I tell them that what they have done so far is by far the bigger hurdle than my class. (That may not be true for you, but I felt like it was for mine.)
I taught writing, so we wrote. We wrote sentences. Then paragraphs. Then short essays. Then longer essays. And we re-wrote. They would write and I would mark and they would re-write. They would read each other’s work and comment on it and they would re-write. Then I would mark and they would re-write.
I only taught grammar as it applied to their papers. So if most students had a problem, we would work on it as a class. If only a few did, I would give them page numbers to review the rules and ask them to come by during office hours. Some did.

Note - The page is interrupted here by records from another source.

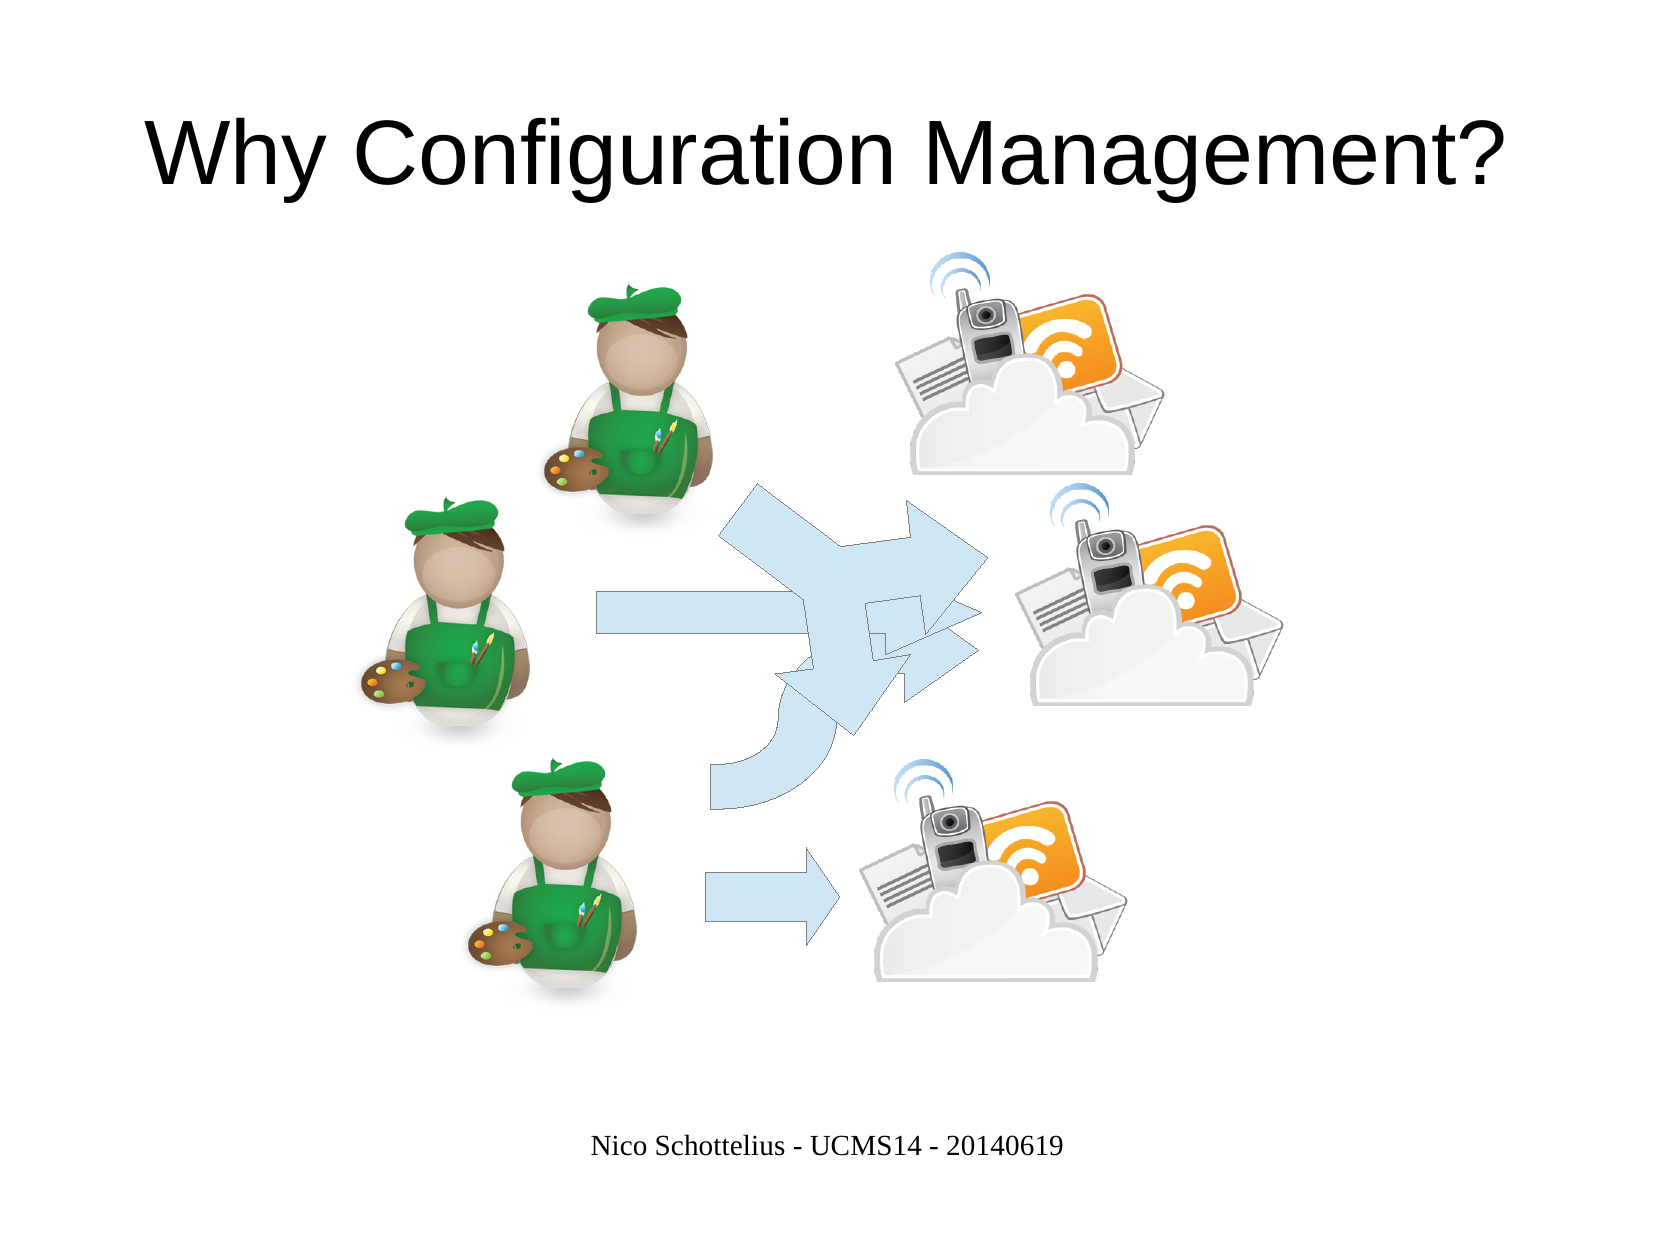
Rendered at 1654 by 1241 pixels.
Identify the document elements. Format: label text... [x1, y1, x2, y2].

picture [1015, 483, 1290, 706]
text_box [596, 483, 988, 810]
title Why Configuration Management? [82, 49, 1571, 257]
picture [859, 759, 1134, 982]
text_box [705, 847, 840, 946]
picture [346, 267, 743, 1016]
picture [895, 252, 1171, 475]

The biggest challenge for my students, and probably yours as well, is that they had so little knowledge of the world in general that they had trouble writing. If you don’t know that children are expected to be tucked into bed by their mothers, which many of my students don’t know, then how is Goodnight Moon going to make any sense? If you’ve never owned mittens, why would that connect with you? If you don’t know that a child can have its own room, which I am not sure any of my students did, then you might not understand what is going on in the book.
So…
I think that you are doing a great job. It is a job that needs to be done and the fact that you care about it says that you are working at it and that makes you an amazing teacher.
You might want to look at your picture books and try to figure out what cultural assumptions are being made. (Harold and the Purple Crayon assumes that folks have time and energy to draw. That they have seen lots of things and can imagine doing things with them. That they can be lost and …) Then talk to your students about those assumptions BEFORE they read the book.